In 1963 Kenya gained independence from the United Kingdom and Jomo Kenyatta, leader of the Kenya African National Union, became the first President. Kenyatta promoted a moderate and pro-western policy, carrying out important reforms that allowed the modernization and industrialization of the country. In 1978, after his death, Daniel Arap Moi was elected who, after a few years, began to persecute his opponents and introduced monopartism. Thanks also to the disorganization of the opposition forces, who could not find an agreement on their candidate, Moi was confirmed as president in the 1993 and 1997 elections. Only with the 2002 elections did the KANU party be defeated by the National Rainbow Coalition. As with the 2007 consultations, the presidential elections held in 2013 also took place in a climate of strong social tension.

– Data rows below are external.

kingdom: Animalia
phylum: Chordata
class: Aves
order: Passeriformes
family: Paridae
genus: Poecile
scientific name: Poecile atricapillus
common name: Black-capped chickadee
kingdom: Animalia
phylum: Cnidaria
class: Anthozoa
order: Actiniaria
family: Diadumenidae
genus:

Kenya has plantation of tea, coffee, pyrethrum (of which it is the world’s largest exporter), sugar cane, fruit and flower, sheep breeding and small-scale processing industry. The economy, which is fundamentally based on agriculture and tourism, is currently growing even though about 50% of the population still lives below the minimum level of poverty. The country has indeed contradictory indices: if on the one hand the literacy rate between 15 and 24 years is very high and reaches 90%, on the other the life expectancy at birth is less than 60 years.
In 2010 Mani Tese came into contact with the Kenyan headquarters of NECOFA (Network for Eco-farming in Africa), registered in the country as a local and operational organization in the counties of Nakuru and Baringo together with the Slow Food Foundation for Biodiversity. NECOFA is interested in developing new interventions, in particular in the Mau forest area and with the involvement of the local Ogiek ethnic group. After a series of meetings on site and also in Italy with the coordinator of NECOFA, the collaboration between Mani Tese and NECOFA begins, which continues today. Since 2011, Mani Tese has been officially registered in Kenya.
The main sector of intervention of Mani Tese in Kenya is the environmental one which develops in the forest of Mau and provides protection and conservation actions, with the responsible participation of the communities that inhabit it, and reforestation, through the use of nurseries, autochthonous plants and others for cutting – to reduce at the same time the consumption of wood in domestic uses. The environmental sector also includes the issue of energy which is addressed by promoting and developing the use of renewable and sustainable systems in the context of intervention (in particular biogas and solar).
The areas of intervention previously described are supported by sustainable tourism on which theme a project was carried out with the involvement of a local travel agency, Terra Madre tours and travel, which in the meantime was created thanks to the support of NECOFA.